The sculpture has been described by curators at the National Gallery of Art as "making a direct reference" to Mercury as attributed to Adrian de Vries and "that this Mercury variation is not an isolated instance in Smith's career," referring to other works such as Circles, Wagons and Sentinels by Smith, which are all variations upon work by another artist. Deemed a "parody" by The Washington Post, in the catalog of the National Gallery's 1982-1983 exhibition, "David Smith," Agricola is renamed "Mercury variant" for the duration of the publication. In 1982, NGA curator E.A. Carmean Jr., stated that the Hirshhorn's Agricola I was a must have for NGA if the work was ever to be deaccessioned.
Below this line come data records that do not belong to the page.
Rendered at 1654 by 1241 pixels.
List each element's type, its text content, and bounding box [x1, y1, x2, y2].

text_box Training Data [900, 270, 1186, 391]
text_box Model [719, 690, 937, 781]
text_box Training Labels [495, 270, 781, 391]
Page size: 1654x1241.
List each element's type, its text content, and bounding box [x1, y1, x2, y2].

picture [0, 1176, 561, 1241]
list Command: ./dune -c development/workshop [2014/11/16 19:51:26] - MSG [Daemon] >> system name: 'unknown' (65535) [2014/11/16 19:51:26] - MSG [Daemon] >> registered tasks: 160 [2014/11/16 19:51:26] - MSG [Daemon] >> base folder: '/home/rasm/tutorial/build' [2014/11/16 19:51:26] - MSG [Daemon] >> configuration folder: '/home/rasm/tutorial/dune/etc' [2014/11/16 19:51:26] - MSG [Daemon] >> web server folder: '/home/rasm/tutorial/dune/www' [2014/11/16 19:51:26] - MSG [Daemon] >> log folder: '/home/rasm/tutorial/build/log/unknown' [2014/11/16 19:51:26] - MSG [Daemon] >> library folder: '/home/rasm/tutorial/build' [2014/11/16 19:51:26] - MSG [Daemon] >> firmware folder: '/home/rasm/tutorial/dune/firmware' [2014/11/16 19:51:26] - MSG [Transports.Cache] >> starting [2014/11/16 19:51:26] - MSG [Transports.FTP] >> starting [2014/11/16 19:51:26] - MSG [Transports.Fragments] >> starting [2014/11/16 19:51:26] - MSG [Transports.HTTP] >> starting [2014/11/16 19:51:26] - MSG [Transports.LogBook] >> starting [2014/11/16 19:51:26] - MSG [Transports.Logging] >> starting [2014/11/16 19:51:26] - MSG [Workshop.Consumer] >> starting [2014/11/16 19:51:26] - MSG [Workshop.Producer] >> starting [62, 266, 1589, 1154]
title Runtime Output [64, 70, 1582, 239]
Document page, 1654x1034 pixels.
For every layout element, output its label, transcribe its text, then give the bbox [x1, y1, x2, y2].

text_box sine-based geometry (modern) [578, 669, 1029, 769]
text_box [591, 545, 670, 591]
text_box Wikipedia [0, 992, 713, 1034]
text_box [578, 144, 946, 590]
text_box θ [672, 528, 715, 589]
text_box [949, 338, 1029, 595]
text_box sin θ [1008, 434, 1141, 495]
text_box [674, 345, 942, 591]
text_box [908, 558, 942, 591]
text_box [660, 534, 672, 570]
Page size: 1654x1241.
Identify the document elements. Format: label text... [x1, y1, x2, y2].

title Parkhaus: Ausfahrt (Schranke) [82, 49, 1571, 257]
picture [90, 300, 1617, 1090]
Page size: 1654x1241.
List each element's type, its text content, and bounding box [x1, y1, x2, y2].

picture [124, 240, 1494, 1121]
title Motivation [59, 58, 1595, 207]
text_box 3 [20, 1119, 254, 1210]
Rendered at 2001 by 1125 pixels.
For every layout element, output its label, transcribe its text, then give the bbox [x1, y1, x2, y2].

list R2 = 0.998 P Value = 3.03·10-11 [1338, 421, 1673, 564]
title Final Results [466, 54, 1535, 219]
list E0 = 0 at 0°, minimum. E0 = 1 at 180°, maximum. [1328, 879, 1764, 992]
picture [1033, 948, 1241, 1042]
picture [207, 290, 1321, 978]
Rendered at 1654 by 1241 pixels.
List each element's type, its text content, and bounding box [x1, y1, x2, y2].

Art historian and critic Rosalind Krauss describes Agricola I as being "a hieratic image, rigid, frontal, and planar to the point of existing almost solely as a silhouette; whereas Mercury is a Mannerist work of combined elegance and muscularity..." She also points out that Mercury has nothing to do with the agricultural theme of Agricola I.

===Reception===

Art historian Sam Hunter described the Agricola series as "an abrasive, unadorned art brut of laconic gesture, almost no discernible style, and yet of an extraordinary lyric intensity." The Independent stated that the Agricola series depicts "primitive figures seem on their way to work the land, but it is hard to tell where the farmers end and where their tools begin." In a 1982 review of the National Gallery exhibition, The New York Times called the Agricola series "elegantly wrought" and as "giving everyday forms a metaphorical unity,"

==Exhibition history==

- David Smith, 1982–1983, National Gallery of Art, Washington, D.C.
- Sculpture from Washington Collections, 1996–1997, White House, Washington, D.C.